- Directive -
Can you reproduce every item below line for line, leaving out the pictures?

◆ ◆ ◆

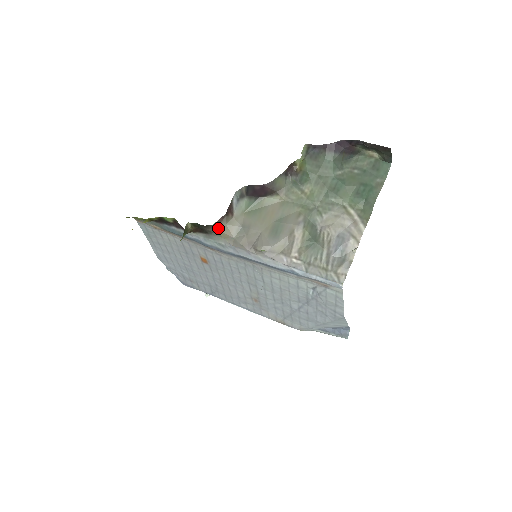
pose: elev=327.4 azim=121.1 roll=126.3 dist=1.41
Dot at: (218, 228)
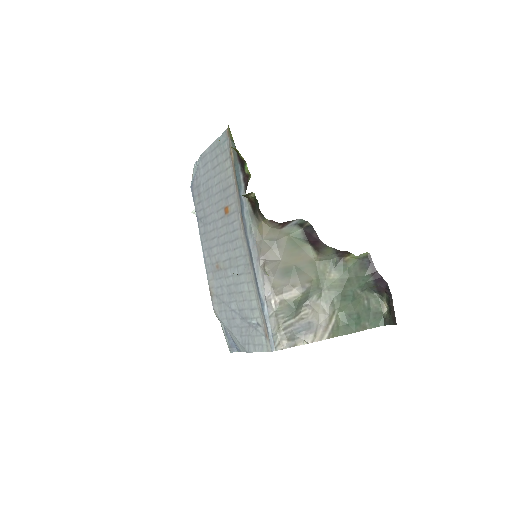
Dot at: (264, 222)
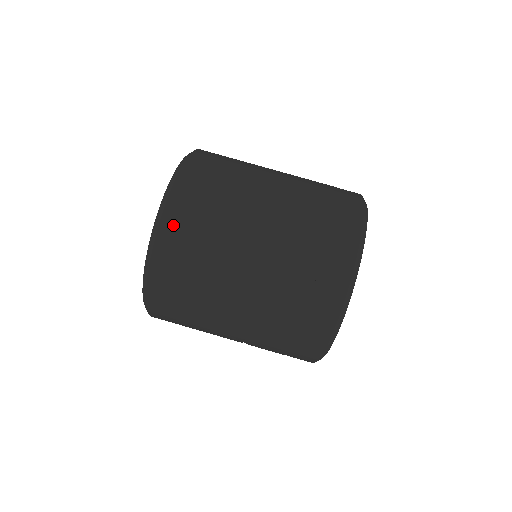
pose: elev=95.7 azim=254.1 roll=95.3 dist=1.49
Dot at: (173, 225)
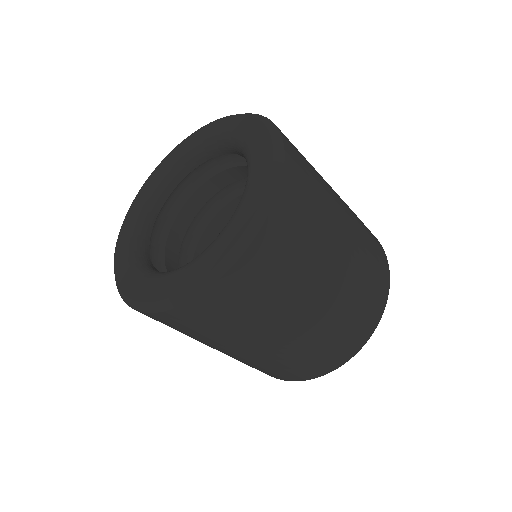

◆ ◆ ◆

- Response -
pose: elev=327.4 azim=121.1 roll=126.3 dist=1.41
Dot at: (218, 228)
Dot at: (264, 222)
pose: elev=95.7 azim=254.1 roll=95.3 dist=1.49
Dot at: (173, 225)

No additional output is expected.